Planning ahead for warming ocean waters will help both fish and fisheries withstand the impacts, according to a new study from Rutgers University. Proactive strategies to cope with climate change could also help prevent future conflicts over ocean uses.
“Sticking our heads in the sand doesn’t work,” said study lead author Professor Malin Pinsky. “Effective ocean planning that accounts for climate change will lead to better safeguards for marine fish and commercial fisheries with few tradeoffs.”
On all seven continents, plans are underway for how parts of the ocean could be dedicated to energy development, fishing, conservation, recreation, and other uses. However, these efforts do not usually take the potential impacts of climate change into consideration.
As ocean waters continue to warm in the coming decades, many commercially valuable fish species are expected to move hundreds of miles north to find cooler temperatures. This shift, which is already underway, will cause major disruptions to commercial fisheries and complicate international fisheries conflicts.

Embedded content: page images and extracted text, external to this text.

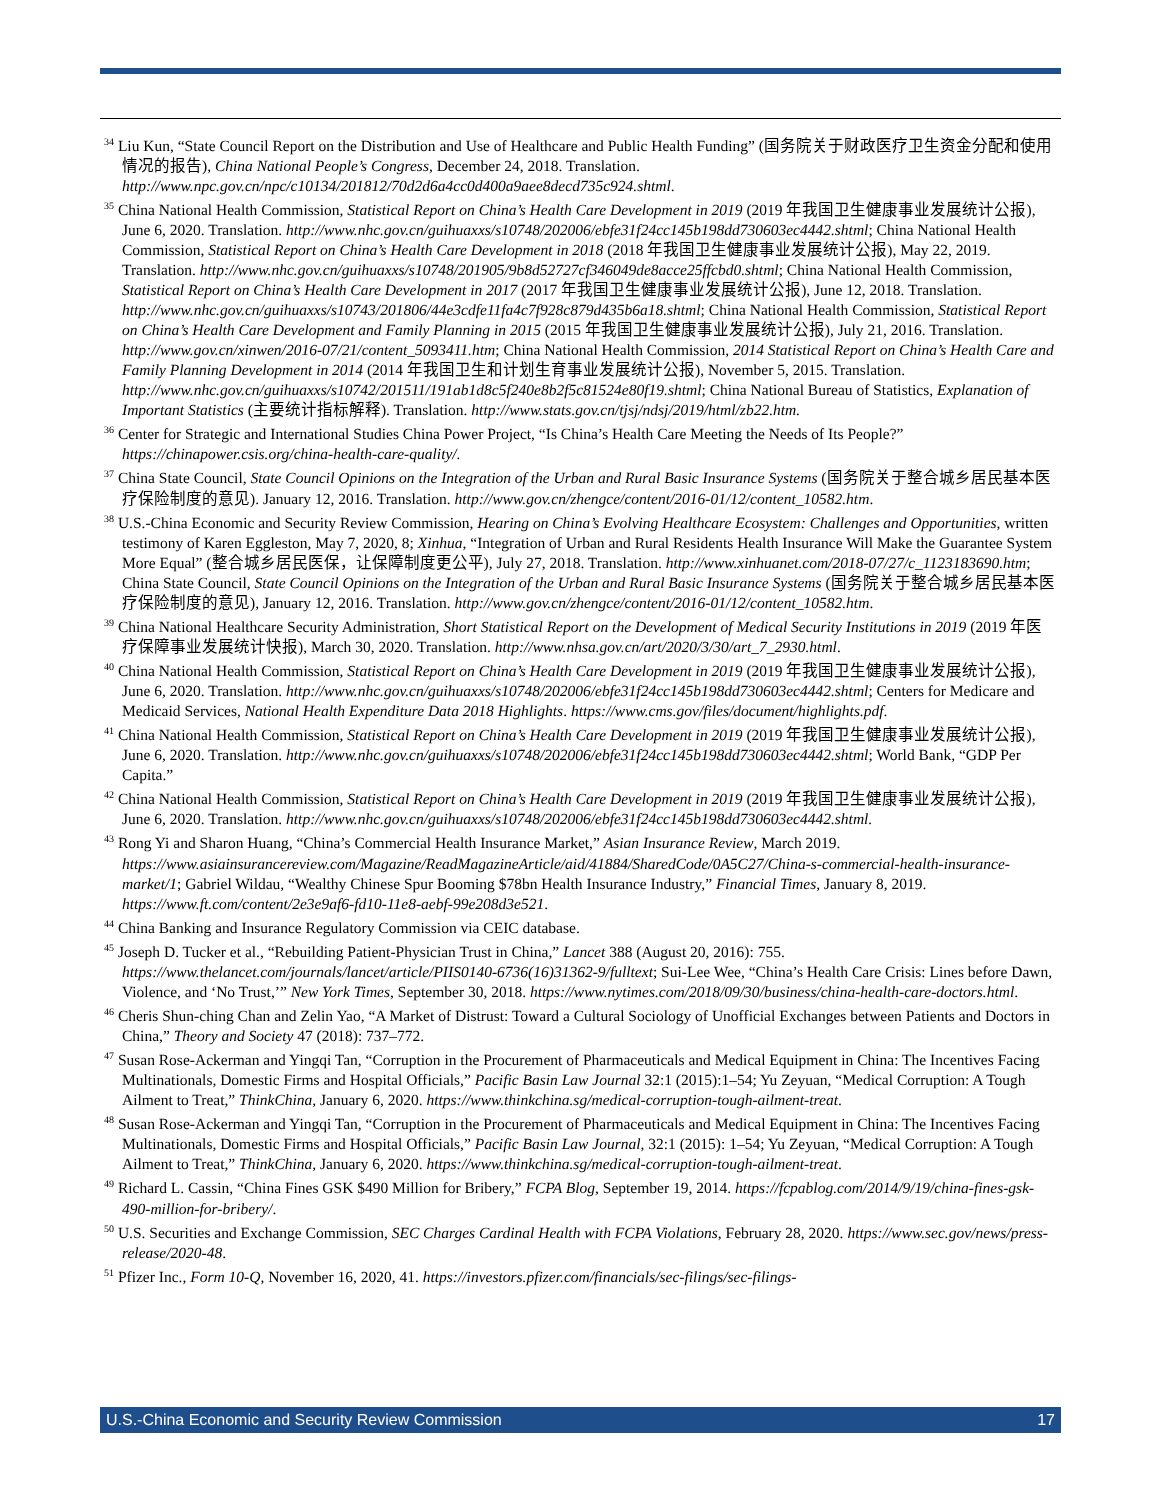<sup>34</sup> Liu Kun, “State Council Report on the Distribution and Use of Healthcare and Public Health Funding” (国务院关于财政医疗卫生资金分配和使用情况的报告), China National People’s Congress, December 24, 2018. Translation. http://www.npc.gov.cn/npc/c10134/201812/70d2d6a4cc0d400a9aee8decd735c924.shtml.
<sup>35</sup> China National Health Commission, Statistical Report on China’s Health Care Development in 2019 (2019 年我国卫生健康事业发展统计公报), June 6, 2020. Translation. http://www.nhc.gov.cn/guihuaxxs/s10748/202006/ebfe31f24cc145b198dd730603ec4442.shtml; China National Health Commission, Statistical Report on China’s Health Care Development in 2018 (2018 年我国卫生健康事业发展统计公报), May 22, 2019. Translation. http://www.nhc.gov.cn/guihuaxxs/s10748/201905/9b8d52727cf346049de8acce25ffcbd0.shtml; China National Health Commission, Statistical Report on China’s Health Care Development in 2017 (2017 年我国卫生健康事业发展统计公报), June 12, 2018. Translation. http://www.nhc.gov.cn/guihuaxxs/s10743/201806/44e3cdfe11fa4c7f928c879d435b6a18.shtml; China National Health Commission, Statistical Report on China’s Health Care Development and Family Planning in 2015 (2015 年我国卫生健康事业发展统计公报), July 21, 2016. Translation. http://www.gov.cn/xinwen/2016-07/21/content_5093411.htm; China National Health Commission, 2014 Statistical Report on China’s Health Care and Family Planning Development in 2014 (2014 年我国卫生和计划生育事业发展统计公报), November 5, 2015. Translation. http://www.nhc.gov.cn/guihuaxxs/s10742/201511/191ab1d8c5f240e8b2f5c81524e80f19.shtml; China National Bureau of Statistics, Explanation of Important Statistics (主要统计指标解释). Translation. http://www.stats.gov.cn/tjsj/ndsj/2019/html/zb22.htm.
<sup>36</sup> Center for Strategic and International Studies China Power Project, “Is China’s Health Care Meeting the Needs of Its People?” https://chinapower.csis.org/china-health-care-quality/.
<sup>37</sup> China State Council, State Council Opinions on the Integration of the Urban and Rural Basic Insurance Systems (国务院关于整合城乡居民基本医疗保险制度的意见). January 12, 2016. Translation. http://www.gov.cn/zhengce/content/2016-01/12/content_10582.htm.
<sup>38</sup> U.S.-China Economic and Security Review Commission, Hearing on China’s Evolving Healthcare Ecosystem: Challenges and Opportunities, written testimony of Karen Eggleston, May 7, 2020, 8; Xinhua, “Integration of Urban and Rural Residents Health Insurance Will Make the Guarantee System More Equal” (整合城乡居民医保，让保障制度更公平), July 27, 2018. Translation. http://www.xinhuanet.com/2018-07/27/c_1123183690.htm; China State Council, State Council Opinions on the Integration of the Urban and Rural Basic Insurance Systems (国务院关于整合城乡居民基本医疗保险制度的意见), January 12, 2016. Translation. http://www.gov.cn/zhengce/content/2016-01/12/content_10582.htm.
<sup>39</sup> China National Healthcare Security Administration, Short Statistical Report on the Development of Medical Security Institutions in 2019 (2019 年医疗保障事业发展统计快报), March 30, 2020. Translation. http://www.nhsa.gov.cn/art/2020/3/30/art_7_2930.html.
<sup>40</sup> China National Health Commission, Statistical Report on China’s Health Care Development in 2019 (2019 年我国卫生健康事业发展统计公报), June 6, 2020. Translation. http://www.nhc.gov.cn/guihuaxxs/s10748/202006/ebfe31f24cc145b198dd730603ec4442.shtml; Centers for Medicare and Medicaid Services, National Health Expenditure Data 2018 Highlights. https://www.cms.gov/files/document/highlights.pdf.
<sup>41</sup> China National Health Commission, Statistical Report on China’s Health Care Development in 2019 (2019 年我国卫生健康事业发展统计公报), June 6, 2020. Translation. http://www.nhc.gov.cn/guihuaxxs/s10748/202006/ebfe31f24cc145b198dd730603ec4442.shtml; World Bank, “GDP Per Capita.”
<sup>42</sup> China National Health Commission, Statistical Report on China’s Health Care Development in 2019 (2019 年我国卫生健康事业发展统计公报), June 6, 2020. Translation. http://www.nhc.gov.cn/guihuaxxs/s10748/202006/ebfe31f24cc145b198dd730603ec4442.shtml.
<sup>43</sup> Rong Yi and Sharon Huang, “China’s Commercial Health Insurance Market,” Asian Insurance Review, March 2019. https://www.asiainsurancereview.com/Magazine/ReadMagazineArticle/aid/41884/SharedCode/0A5C27/China-s-commercial-health-insurance-market/1; Gabriel Wildau, “Wealthy Chinese Spur Booming $78bn Health Insurance Industry,” Financial Times, January 8, 2019. https://www.ft.com/content/2e3e9af6-fd10-11e8-aebf-99e208d3e521.
<sup>44</sup> China Banking and Insurance Regulatory Commission via CEIC database.
<sup>45</sup> Joseph D. Tucker et al., “Rebuilding Patient-Physician Trust in China,” Lancet 388 (August 20, 2016): 755. https://www.thelancet.com/journals/lancet/article/PIIS0140-6736(16)31362-9/fulltext; Sui-Lee Wee, “China’s Health Care Crisis: Lines before Dawn, Violence, and ‘No Trust,’” New York Times, September 30, 2018. https://www.nytimes.com/2018/09/30/business/china-health-care-doctors.html.
<sup>46</sup> Cheris Shun-ching Chan and Zelin Yao, “A Market of Distrust: Toward a Cultural Sociology of Unofficial Exchanges between Patients and Doctors in China,” Theory and Society 47 (2018): 737–772.
<sup>47</sup> Susan Rose-Ackerman and Yingqi Tan, “Corruption in the Procurement of Pharmaceuticals and Medical Equipment in China: The Incentives Facing Multinationals, Domestic Firms and Hospital Officials,” Pacific Basin Law Journal 32:1 (2015):1–54; Yu Zeyuan, “Medical Corruption: A Tough Ailment to Treat,” ThinkChina, January 6, 2020. https://www.thinkchina.sg/medical-corruption-tough-ailment-treat.
<sup>48</sup> Susan Rose-Ackerman and Yingqi Tan, “Corruption in the Procurement of Pharmaceuticals and Medical Equipment in China: The Incentives Facing Multinationals, Domestic Firms and Hospital Officials,” Pacific Basin Law Journal, 32:1 (2015): 1–54; Yu Zeyuan, “Medical Corruption: A Tough Ailment to Treat,” ThinkChina, January 6, 2020. https://www.thinkchina.sg/medical-corruption-tough-ailment-treat.
<sup>49</sup> Richard L. Cassin, “China Fines GSK $490 Million for Bribery,” FCPA Blog, September 19, 2014. https://fcpablog.com/2014/9/19/china-fines-gsk-490-million-for-bribery/.
<sup>50</sup> U.S. Securities and Exchange Commission, SEC Charges Cardinal Health with FCPA Violations, February 28, 2020. https://www.sec.gov/news/press-release/2020-48.
<sup>51</sup> Pfizer Inc., Form 10-Q, November 16, 2020, 41. https://investors.pfizer.com/financials/sec-filings/sec-filings-
U.S.-China Economic and Security Review Commission 17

The Rutgers team analyzed the costs and benefits of planning ahead for the impacts of climate change on marine species. The experts used a computer model to simulate the ocean planning process in the United States and Canada for conservation zones, fishing zones, and wind and wave energy development zones.
The researchers also accounted for nearly 12,000 different projections of the movements of 736 fish species around North America through the end of this century.
“We were worried that planning ahead would require setting aside a lot more of the ocean for conservation or for fishing, but we found that was not the case,” said Professor Pinsky.
“Instead, fishing and conservation areas can be set up like hopscotch boxes so fish and other animals can shift from one box into another as they respond to climate change. We found that simple changes to ocean plans can make them much more robust to future changes. Planning ahead can help us avoid conflicts between, for example, fisheries and wind energy or conservation and fisheries.”
Professor Pinsky noted that while this study was focused on long-term changes, many fisheries decisions are focused on near-term changes – one to a few years ahead. With this in mind, the researchers are currently testing whether they can forecast near-term shifts in where fish will be found to help fisheries adapt more easily.
The study is published in the journal Science Advances.